Texto de leitura:
____
Apoios e financiamento por parte do Estado?

Sobre a questão de apoios que possam ser concedidos ao setor pelo Estado, António Costa defendeu que estes têm de ser totalmente cegos ou concedidos através dos leitores e mostrou “muitas reservas” na possibilidade de oferta da Lusa a todos os órgãos de comunicação social pois isso iria conduzir a uma “menor diferenciação”.

António Costa, diretor do ECOHugo Amaral

A concessão de benefícios fiscais às assinaturas de meios de comunicação ou de apoios a subscrições “parece uma boa solução” referiu também o jornalista. Sublinhando que “não há uma resposta única que vá resolver todos os problemas“, o mesmo considera no entanto que todas somadas “vão dar mais linhas de receita que vão acumular para dar resposta à condição que todos queremos, que é fazer melhor jornalismo“.

Mafalda Anjos também se mostra “completamente contra” um financiamento direto do Estado. “Só a simples ideia de haver um financiamento direto de um governo, de haver um poder público a entregar dinheiro diretamente a um órgão de comunicação social… isto é arrepiante, porque em última análise ameaça independência e isenção que têm de estar acima de qualquer suspeita”, afirmou.
____
Excertos de dados:
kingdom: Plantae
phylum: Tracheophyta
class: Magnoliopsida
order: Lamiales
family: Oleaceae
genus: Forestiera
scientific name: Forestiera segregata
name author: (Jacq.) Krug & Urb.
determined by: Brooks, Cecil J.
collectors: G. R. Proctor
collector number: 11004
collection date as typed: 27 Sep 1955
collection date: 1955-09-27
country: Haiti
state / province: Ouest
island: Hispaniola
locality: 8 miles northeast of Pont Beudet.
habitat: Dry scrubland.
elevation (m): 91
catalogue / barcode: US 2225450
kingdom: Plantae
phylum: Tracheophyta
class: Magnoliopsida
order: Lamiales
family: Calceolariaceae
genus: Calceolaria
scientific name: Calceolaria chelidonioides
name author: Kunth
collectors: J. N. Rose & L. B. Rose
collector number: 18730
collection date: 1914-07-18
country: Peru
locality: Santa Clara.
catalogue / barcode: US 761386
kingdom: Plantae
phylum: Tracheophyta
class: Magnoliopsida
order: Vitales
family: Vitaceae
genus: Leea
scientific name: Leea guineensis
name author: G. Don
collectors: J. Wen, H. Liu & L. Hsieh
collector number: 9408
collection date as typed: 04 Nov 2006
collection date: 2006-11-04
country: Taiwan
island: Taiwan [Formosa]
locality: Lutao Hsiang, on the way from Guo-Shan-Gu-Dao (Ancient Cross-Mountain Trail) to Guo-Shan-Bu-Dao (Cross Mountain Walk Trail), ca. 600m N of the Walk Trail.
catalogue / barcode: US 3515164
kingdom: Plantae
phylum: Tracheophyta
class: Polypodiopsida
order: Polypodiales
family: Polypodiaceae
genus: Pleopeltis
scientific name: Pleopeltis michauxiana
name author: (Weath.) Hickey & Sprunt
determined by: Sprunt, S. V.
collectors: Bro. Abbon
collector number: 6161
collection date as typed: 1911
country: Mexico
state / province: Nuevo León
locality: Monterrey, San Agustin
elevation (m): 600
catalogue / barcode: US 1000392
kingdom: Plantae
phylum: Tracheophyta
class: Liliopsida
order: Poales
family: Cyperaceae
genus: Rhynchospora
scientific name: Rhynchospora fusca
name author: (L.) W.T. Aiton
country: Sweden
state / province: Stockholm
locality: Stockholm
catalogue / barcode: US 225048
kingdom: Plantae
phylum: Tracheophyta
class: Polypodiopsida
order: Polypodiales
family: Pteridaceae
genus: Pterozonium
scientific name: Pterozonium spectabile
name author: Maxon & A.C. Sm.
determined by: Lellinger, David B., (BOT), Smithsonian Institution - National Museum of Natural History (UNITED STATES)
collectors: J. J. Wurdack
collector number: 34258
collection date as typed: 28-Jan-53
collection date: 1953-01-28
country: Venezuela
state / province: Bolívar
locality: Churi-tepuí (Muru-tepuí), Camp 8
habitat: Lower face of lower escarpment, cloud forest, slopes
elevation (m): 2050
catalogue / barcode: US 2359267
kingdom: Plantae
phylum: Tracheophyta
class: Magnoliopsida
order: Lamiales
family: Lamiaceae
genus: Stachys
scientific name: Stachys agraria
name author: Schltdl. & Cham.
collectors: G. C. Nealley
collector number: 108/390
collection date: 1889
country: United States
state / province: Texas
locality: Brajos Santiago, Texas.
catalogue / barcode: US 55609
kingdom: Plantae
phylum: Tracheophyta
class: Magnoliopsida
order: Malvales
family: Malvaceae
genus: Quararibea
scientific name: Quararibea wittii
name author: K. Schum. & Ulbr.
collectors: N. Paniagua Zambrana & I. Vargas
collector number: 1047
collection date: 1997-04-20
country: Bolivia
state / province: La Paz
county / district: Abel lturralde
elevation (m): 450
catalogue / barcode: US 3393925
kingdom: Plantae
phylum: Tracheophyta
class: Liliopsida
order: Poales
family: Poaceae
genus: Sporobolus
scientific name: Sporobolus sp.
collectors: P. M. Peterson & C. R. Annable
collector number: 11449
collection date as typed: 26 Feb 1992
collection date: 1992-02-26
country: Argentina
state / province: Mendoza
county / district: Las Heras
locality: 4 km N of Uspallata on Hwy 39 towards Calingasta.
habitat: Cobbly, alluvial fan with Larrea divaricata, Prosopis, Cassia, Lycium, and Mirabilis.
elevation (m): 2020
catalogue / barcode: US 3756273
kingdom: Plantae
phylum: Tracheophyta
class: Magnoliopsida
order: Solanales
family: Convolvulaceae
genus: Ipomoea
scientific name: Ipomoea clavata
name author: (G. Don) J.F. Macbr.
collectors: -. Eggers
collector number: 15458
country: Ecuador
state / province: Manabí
____
Complete o seguinte:
**A)** Responda às seguintes perguntas com base no texto sobre os apoios do Estado à comunicação social:
(i) Em relação a que possibilidade mostrou António Costa "muitas reservas"?
(ii) Que medida "parece uma boa solução" ao jornalista?
(iii) Segundo Mafalda Anjos, o que ameaça o financiamento direto de um governo?
**B)** Prossiga, por favor, o texto sobre os apoios do Estado à comunicação social a partir da última frase.
As linhas são material à parte, sem relação com o texto.

Resultados por tarefa:
**A)**
(i) A oferta da Lusa a todos os órgãos de comunicação social.
(ii) A concessão de benefícios fiscais às assinaturas de meios de comunicação ou de apoios a subscrições.
(iii) A independência e a isenção, que têm de estar acima de qualquer suspeita.

**B)**
Embora não seja contra, a jornalista e comentadora afirmou que não é a oferta da Lusa, a atribuição de bolsas de financiamento à investigação, a atribuição de benefícios fiscais e nem a atribuição de cheques para a subscrição de meios de comunicação que vão fazer a diferença.

Estamos a falar de micro-pensos rápidos para uma hemorragia que é enorme”, retrata a ex-diretora da Visão, acrescentando que “há muitas outras formas de se poder fazer um apoio indireto, mas se alguma deles é suficiente, não sei”.

Nuno Santos mostrou-se mais aberto quanto a possíveis hipóteses de financiamento, referindo que há um conjunto de apoios que “podem ser tidos em conta”, e que têm a ver com medidas como incentivos fiscais ou o porte pago, que “julgo que podem e devem ser aplicadas e onde o Estado pode ter um papel“.

No entanto, “o que é desejável e saudável é que as empresas de jornalismo consigam ser saudáveis do ponto de vista económico e financeiro. Que tenham capacidade para ir ao mercado, para se financiar no mercado, para terem anunciantes, estarem com as marcas, isso é com certeza tudo aquilo que desejamos“, afirmou.

“Mas eu não vejo um tema se a Lusa for gratuita para todos os órgãos de comunicação social, e também não vejo um tema se houver um investimento – desde que o quadro seja claro, definido, não venha aos trambolhões como na pandemia – sobre a colocação de publicidade institucional nos meios, desde que isso seja definido. Isso é objetivamente um apoio aos meios e que – nuns mais e noutros menos – será relativamente importante para o desenvolvimento da atividade”, acrescentou.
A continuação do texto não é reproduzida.